Diana Smith
Diana Smith is the Associate Director for Mintel’s US Retail and Apparel Reports. Diana writes reports and explores trends in the retail and apparel categories.

Amazon is the largest e-commerce retailer in the world and shows no signs of slowing down despite turning 25 this year. The retailer continues to offer new forms of convenience and value to its customers which keep them engaged, satisfied and coming back. Besides its diversification, Amazon’s “silver bullet” that leads to high retention rates is its Amazon Prime membership program which reportedly heralds over 105 million subscribers, making it the second-largest subscription-based model after Netflix.

According to Mintel research on Amazon, two-thirds of Prime subscribers say they are “highly satisfied” with Prime’s value. Despite the company instilling a rate hike a year ago to $119 per year, no apparent signs of attrition are expected. In fact, we can expect that Amazon will up its membership levels once again during its annual Prime Day extravaganza.

But how do consumers really feel about Amazon?

Does Amazon fill functional or emotional needs?

One-fifth of Amazon shoppers admit they couldn’t live without Amazon and are addicted to shopping, while one-third say it’s their favorite place to shop. These sentiments are much higher among Prime members. But why do they love Amazon so much? Is it because Amazon fulfills their emotional or functional needs, or both? Consumers tend to be more loyal to companies who share their own beliefs, morals and values. However, Mintel research suggests that consumers’ love affair with the e-commerce giant can be described more as infatuation rather than true love.
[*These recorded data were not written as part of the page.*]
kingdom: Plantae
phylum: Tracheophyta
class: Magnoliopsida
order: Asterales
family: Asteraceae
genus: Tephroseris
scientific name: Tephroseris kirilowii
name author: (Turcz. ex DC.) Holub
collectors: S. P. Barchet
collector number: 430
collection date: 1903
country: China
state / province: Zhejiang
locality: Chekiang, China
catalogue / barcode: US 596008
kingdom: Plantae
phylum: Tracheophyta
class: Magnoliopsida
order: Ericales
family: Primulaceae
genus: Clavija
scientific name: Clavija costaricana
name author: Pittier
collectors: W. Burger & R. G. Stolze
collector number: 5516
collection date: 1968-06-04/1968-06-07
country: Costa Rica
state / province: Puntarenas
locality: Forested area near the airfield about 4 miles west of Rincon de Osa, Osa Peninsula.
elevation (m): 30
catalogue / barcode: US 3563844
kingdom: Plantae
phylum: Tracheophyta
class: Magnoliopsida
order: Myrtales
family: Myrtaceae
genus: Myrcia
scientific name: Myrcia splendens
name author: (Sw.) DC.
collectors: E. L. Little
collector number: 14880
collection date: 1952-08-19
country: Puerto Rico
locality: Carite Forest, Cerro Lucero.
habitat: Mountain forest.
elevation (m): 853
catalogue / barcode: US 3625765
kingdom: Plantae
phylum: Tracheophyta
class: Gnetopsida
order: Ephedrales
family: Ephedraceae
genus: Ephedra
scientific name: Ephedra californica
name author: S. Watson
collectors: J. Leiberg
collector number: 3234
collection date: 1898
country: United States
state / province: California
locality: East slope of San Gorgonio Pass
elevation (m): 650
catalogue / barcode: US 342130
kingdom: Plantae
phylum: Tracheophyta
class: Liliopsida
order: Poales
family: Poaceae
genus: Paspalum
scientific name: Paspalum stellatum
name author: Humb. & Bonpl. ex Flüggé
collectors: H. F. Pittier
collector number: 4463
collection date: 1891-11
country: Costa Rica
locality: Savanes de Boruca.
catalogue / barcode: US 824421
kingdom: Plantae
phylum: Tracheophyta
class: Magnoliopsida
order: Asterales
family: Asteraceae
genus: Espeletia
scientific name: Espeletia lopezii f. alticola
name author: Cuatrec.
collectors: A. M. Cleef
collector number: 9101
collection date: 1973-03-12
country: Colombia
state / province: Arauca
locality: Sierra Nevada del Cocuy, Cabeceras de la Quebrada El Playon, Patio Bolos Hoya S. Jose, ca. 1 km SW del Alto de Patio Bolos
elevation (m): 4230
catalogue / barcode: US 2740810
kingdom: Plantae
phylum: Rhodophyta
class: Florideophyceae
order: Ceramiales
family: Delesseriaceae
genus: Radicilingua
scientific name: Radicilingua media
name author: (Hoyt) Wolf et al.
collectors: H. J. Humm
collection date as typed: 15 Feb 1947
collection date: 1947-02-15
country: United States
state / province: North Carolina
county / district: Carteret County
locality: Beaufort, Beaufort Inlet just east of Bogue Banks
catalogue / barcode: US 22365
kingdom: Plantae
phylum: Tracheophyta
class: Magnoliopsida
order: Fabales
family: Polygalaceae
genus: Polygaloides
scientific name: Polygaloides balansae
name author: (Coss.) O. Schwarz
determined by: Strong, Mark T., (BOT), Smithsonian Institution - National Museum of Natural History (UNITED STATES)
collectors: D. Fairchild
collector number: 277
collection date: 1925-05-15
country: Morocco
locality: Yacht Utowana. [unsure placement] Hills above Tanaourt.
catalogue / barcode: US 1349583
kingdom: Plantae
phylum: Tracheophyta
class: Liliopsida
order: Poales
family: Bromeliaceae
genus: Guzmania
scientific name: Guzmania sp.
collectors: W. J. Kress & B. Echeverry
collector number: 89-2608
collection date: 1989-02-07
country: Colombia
A majority of shoppers most closely associate Amazon with being a “money saver” and a “time saver” – both functional in nature.

Shoppers rank Amazon above all major competitors on nearly all attributes including delivery, ease of use and product selection. In other terms, Amazon consistently overdelivers on consumers’ functional needs as it relates to convenience and ease of use. The retailer has enlightened its customers to a new, more convenient way to shop with more than four in 10 agreeing Amazon has redefined what convenience means when it comes to shopping. It’s also raised the bar in terms of setting expectations for other retailers: 27% of consumers expect more from other retailers they shop because of what Amazon delivers. This is the “the Amazon effect” in a nutshell, which has also led other retailers and brands to change the way they do business in order to try and steal away the hearts of Amazon’s core customers.

Consumers’ strong feelings toward the brand are not rooted in emotional needs, such as attributes in brand confidence, moral beliefs and a love of what the brand stands for. Rather, consumers’ high affinity is grounded in transactional and functional needs. A majority of shoppers most closely associate Amazon with being a “money saver” and a “time saver” – both functional in nature. However, when it comes to more emotionally-grounded attributes such as being genuine, personal and loveable, Amazon scores low comparatively, with a quarter or less of shoppers giving it credit for these traits.

This insight casts light on some of Amazon’s vulnerabilities, and causes one to ponder what might happen if another retailer offers a better value proposition. Will consumers stay loyal to Amazon or move on to explore new opportunities? This remains to be seen, as consumer loyalty to Amazon is strong. Amazon has garnered high levels of trust: nearly half of consumers view the retailer as trustworthy. This is a strong advantage that Amazon has, as trust is an important foundational element to any meaningful and lasting relationship. There are signs of a soft undercurrent of discord though, with 14% of consumers thinking Amazon is “too powerful.” The demographic that Amazon covets the most – young affluents – is even more likely to agree with this statement (24%).

What we think

While consumers do “love” Amazon, it’s questionable whether this love will result in a long-term, lasting relationship over time. According to Mintel research on online shopping, more than four in 10 online shoppers say their favorite retailers are those that feel like friends. Additionally, most online discussion panelists expressed an interest in being friends with Amazon if Amazon were a person. Consumers’ love affair with Amazon may end up turning into a “just friends” scenario after all. Regardless, Amazon has an opportunity to deepen the emotional relationship with its customers. As other retailers improve their own delivery and convenience, Amazon’s ownership of these attributes will wane, and a deeper relationship will be needed to retain customer loyalty. For now, whether it’s love or infatuation that drives them, consumers remained firmly attracted and committed to Amazon’s alluring ways.